[Saved entries]
++++++++++++++++++++
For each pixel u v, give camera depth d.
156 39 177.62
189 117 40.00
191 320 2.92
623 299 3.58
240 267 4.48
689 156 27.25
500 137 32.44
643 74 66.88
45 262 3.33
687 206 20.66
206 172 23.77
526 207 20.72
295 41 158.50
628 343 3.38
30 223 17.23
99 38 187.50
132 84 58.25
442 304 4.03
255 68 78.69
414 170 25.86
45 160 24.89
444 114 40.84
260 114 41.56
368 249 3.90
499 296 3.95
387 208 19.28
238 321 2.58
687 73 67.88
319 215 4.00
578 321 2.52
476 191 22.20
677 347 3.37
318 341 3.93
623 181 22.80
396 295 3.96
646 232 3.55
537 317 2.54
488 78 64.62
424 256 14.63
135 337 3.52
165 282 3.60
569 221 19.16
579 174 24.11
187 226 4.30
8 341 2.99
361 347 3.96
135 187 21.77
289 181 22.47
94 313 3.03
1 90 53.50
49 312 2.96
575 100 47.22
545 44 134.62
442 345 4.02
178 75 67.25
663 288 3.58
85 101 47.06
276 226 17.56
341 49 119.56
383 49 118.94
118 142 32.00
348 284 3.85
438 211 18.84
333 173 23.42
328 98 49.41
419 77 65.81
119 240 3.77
++++++++++++++++++++
▶ Action item: What must be transcribed is the run of lines from the one containing "240 267 4.48" to the last line of the data above, inclusive, and only that.

▶ Task answer:
240 267 4.48
689 156 27.25
500 137 32.44
643 74 66.88
45 262 3.33
687 206 20.66
206 172 23.77
526 207 20.72
295 41 158.50
628 343 3.38
30 223 17.23
99 38 187.50
132 84 58.25
442 304 4.03
255 68 78.69
414 170 25.86
45 160 24.89
444 114 40.84
260 114 41.56
368 249 3.90
499 296 3.95
387 208 19.28
238 321 2.58
687 73 67.88
319 215 4.00
578 321 2.52
476 191 22.20
677 347 3.37
318 341 3.93
623 181 22.80
396 295 3.96
646 232 3.55
537 317 2.54
488 78 64.62
424 256 14.63
135 337 3.52
165 282 3.60
569 221 19.16
579 174 24.11
187 226 4.30
8 341 2.99
361 347 3.96
135 187 21.77
289 181 22.47
94 313 3.03
1 90 53.50
49 312 2.96
575 100 47.22
545 44 134.62
442 345 4.02
178 75 67.25
663 288 3.58
85 101 47.06
276 226 17.56
341 49 119.56
383 49 118.94
118 142 32.00
348 284 3.85
438 211 18.84
333 173 23.42
328 98 49.41
419 77 65.81
119 240 3.77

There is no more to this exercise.